Same data, now with same vertical scale.

What about horizontal scale? I could fix it to some number of pixels per week. However, as time grows without bound but screenspace does not, this suffers a similar problem as above. I believe so long as the three sparklines have the same width, we will be comparing a similar scale. The science of aspect size seems to be undecided at the moment best I can tell (correct me if I am wrong. Nicely), but for the moment I bank the sparkine to 45° using the simple median approach. I just chose the one with the largest width and fix the other two to be the same.

Improvements

I put this all together over one weekend, so while functional, there are things that could be improved:

  • The scraper could be embedded as service that runs automatically, instead of me checking once a week
  • I’m not doing anything sophisicated to verify that the data I get does not change mid-week—if LSHC changes the page beyond a date change, I don’t check for it.
  • The dashboard generation could similarly be generated once a week. It wouldn’t need to live on GitHub then and make embedding easier if run from my own server.
  • As mentioned, the data is incomplete. However, neither our local hospital or the State Health Department report on testing directly (though MSDH has aggregrate testing results).
  • My thresholds for concerning positivity value could be tweaked. As stated, I used the WHO-recommended 5% threshold for concern. The 15% threshold I took as a value from the aforelinked Jonhs Hopkins page, though I’ve seen a few values elsewhere.
  • Similarly to above, I do not check the “5% or lower positivity for two weeks” guidance from WHO, just the threshold. The sparklines can give a sense of this, though.
  • I only state if positive test rates are increasing, unchanged, or decreasing.
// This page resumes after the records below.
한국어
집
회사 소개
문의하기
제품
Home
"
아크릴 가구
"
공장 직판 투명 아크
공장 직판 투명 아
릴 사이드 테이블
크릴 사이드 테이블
I’m interested in the psychology of interpreting change so I could say “strongly” increasing if someone looking at it would reasonably say that (i.e., is 1 to 2 strongly? 17 to 40 likely is, but what of 27 to 50 or 27 to 64?). Any pointers to literature on this is appreciated.
  • I should flag if the positivity gets greater than 50% and thus the vertical scale changes. But at that point, assuming its not a data glitch (e.g., one test positive out of one test given), there are likely bigger issues.
  • There are a few potential studies that can be with regards to the tasks and designs I chose; feel free to contact me if you want to delve into them further.

  1. I discovered the New York Times’ interactive on testing after I created this project. It uses sparklines and a color scheme similar to mine, but also highlights more data in a national context. I’ll chalk it down to similar thinking and that I’m on the right track.